In turn, one way to see why these must be the eigenvalues is to consider the characteristic polynomial of $M(z)$. This has to be a real quadratic polynomial satisfied by $M(z)$, and hence satisfied by $z$. But clearly if $z$ is not real then its minimal polynomial over $\mathbb{R}$ is
$$(t - a)^2 + b^2 = (t - z)(t - \bar{z}) = 0$$
which is exactly the real polynomial with roots $z, \bar{z}$ and so, by comparing degrees, must be the characteristic polynomial. Since the non-real $z$ are Zariski dense this must be the characteristic polynomial for all $z$. So the determinant is the squared norm $\det M(z) = z \bar{z}$ as desired.

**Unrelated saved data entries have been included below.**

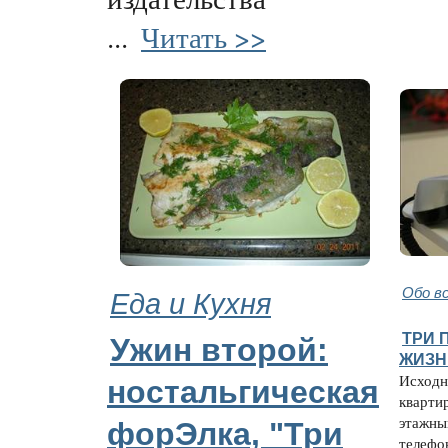
...
Читать >>
Еда и Кухня
Обо в
ТРИ 
Ужин второй:
ЖИЗН
Исходн
ностальгическая
кварти
этажны
форЭлка, "Три
телефо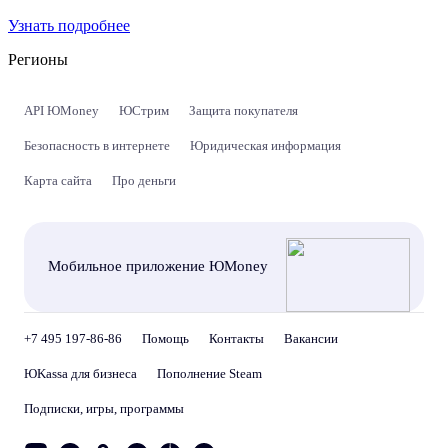
Узнать подробнее
Регионы
API ЮMoney
ЮСтрим
Защита покупателя
Безопасность в интернете
Юридическая информация
Карта сайта
Про деньги
Мобильное приложение ЮMoney
+7 495 197-86-86
Помощь
Контакты
Вакансии
ЮKassa для бизнеса
Пополнение Steam
Подписки, игры, программы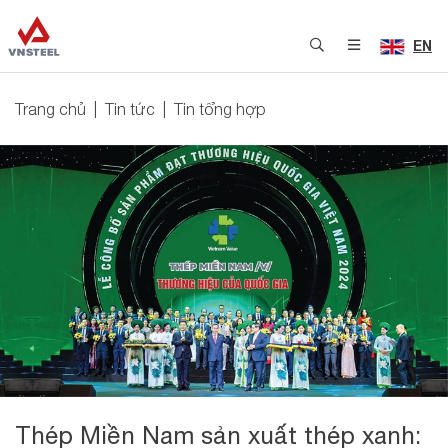
EN
Trang chủ
Tin tức
Tin tổng hợp
Thép Miền Nam sản xuất thép xanh: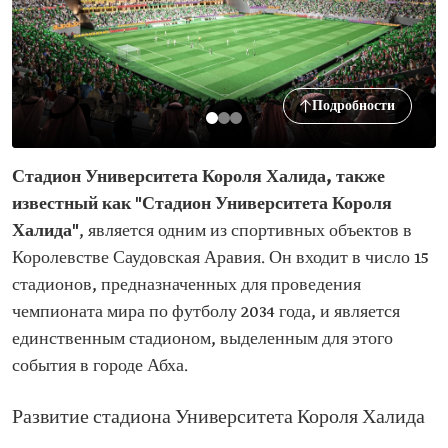
Подробности
Стадион Университета Короля Халида, также
известный как "Стадион Университета Короля
Халида"
, является одним из спортивных объектов в
Королевстве Саудовская Аравия. Он входит в число 15
стадионов, предназначенных для проведения
чемпионата мира по футболу 2034 года, и является
единственным стадионом, выделенным для этого
события в городе Абха.
Развитие стадиона Университета Короля Халида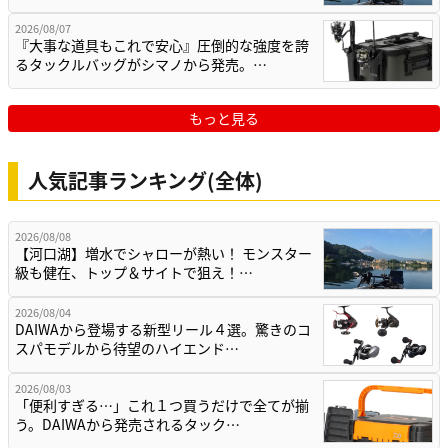
2026/08/07
『大事な道具もこれで安心』圧倒的な強度を誇
るタックルバッグがシマノから発売。…
もっと見る
人気記事ランキング(全体)
2026/08/08
【河口湖】増水でシャローが熱い！ モンスター
級も健在、トップ＆サイトで狙え！…
2026/08/04
DAIWAから登場する新型リール４選。驚きのコ
スパモデルから待望のハイエンド…
2026/08/03
「便利すぎる…」これ１つ買うだけで全てが揃
う。DAIWAから発売されるタック…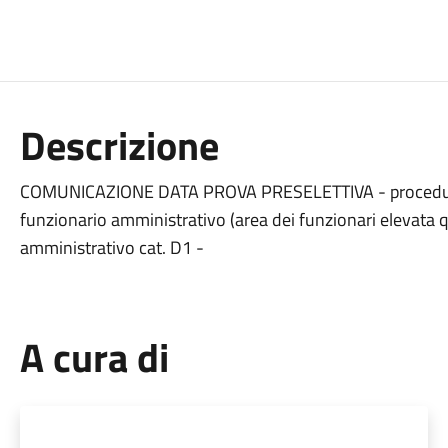
Descrizione
COMUNICAZIONE DATA PROVA PRESELETTIVA - procedura di
funzionario amministrativo (area dei funzionari elevata qua
amministrativo cat. D1 -
A cura di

The quaternionic case is similar. We associate to a quaternion $q = a + bi + cj + zk$ a $2 \times 2$ complex matrix $M(q)$ which I don't want to write out explicitly but which abstractly comes from considering the action of $\mathbb{H}$ on itself by left multiplication, together with the complex structure given by right multiplication by any copy of $\mathbb{C}$ inside $\mathbb{H}$, say the copy $\{ a + bi \}$ for concreteness. Again the determinant $\det M(q)$ must be the product of the eigenvalues of $M(q)$. So, what are these eigenvalues?
Again let's consider the characteristic polynomial of $M(q)$. This has to be a complex quadratic polynomial satisfied by $M(q)$, and hence satisfied by $q$ (again, we need to fix a copy of $\mathbb{C}$ inside $\mathbb{H}$, and we are taking $\{ a + bi \}$). But again if $q$ is not real then its minimal polynomial over $\mathbb{R}$ is
$$(t - a)^2 + b^2 + c^2 + d^2 = (t - q)(t - \bar{q}) = 0$$
and if $q$ is neither real nor complex then this must also be its minimal polynomial over $\mathbb{C}$, so must be the characteristic polynomial of $M(q)$. And again since the non-complex $q$ are Zariski dense this must be the characteristic polynomial for all $q$. So the determinant is the squared norm $\det M(q) = q \bar{q}$ again as desired.
Note that ultimately in the quaternionic argument we work with the minimal polynomial over $\mathbb{R}$ and end up not having to talk about $\mathbb{C}$ after all, and in both arguments we ultimately end up not really having to discuss the matrix representations at all. This whole situation is clarified enormously by knowing that there is an abstract definition of the characteristic polynomial of an element of a finite-dimensional algebra (it is "the generic minimal polynomial" in a sense which can be made precise), which generalizes the familiar case of matrix algebras and which does not depend on a choice of embedding of the algebra into a matrix algebra, and which reproduces the characteristic polynomials above. The only exposition I know of it anywhere is in Skip Garibaldi's The characteristic polynomial and determinant are not ad hoc constructions, which is well worth a read.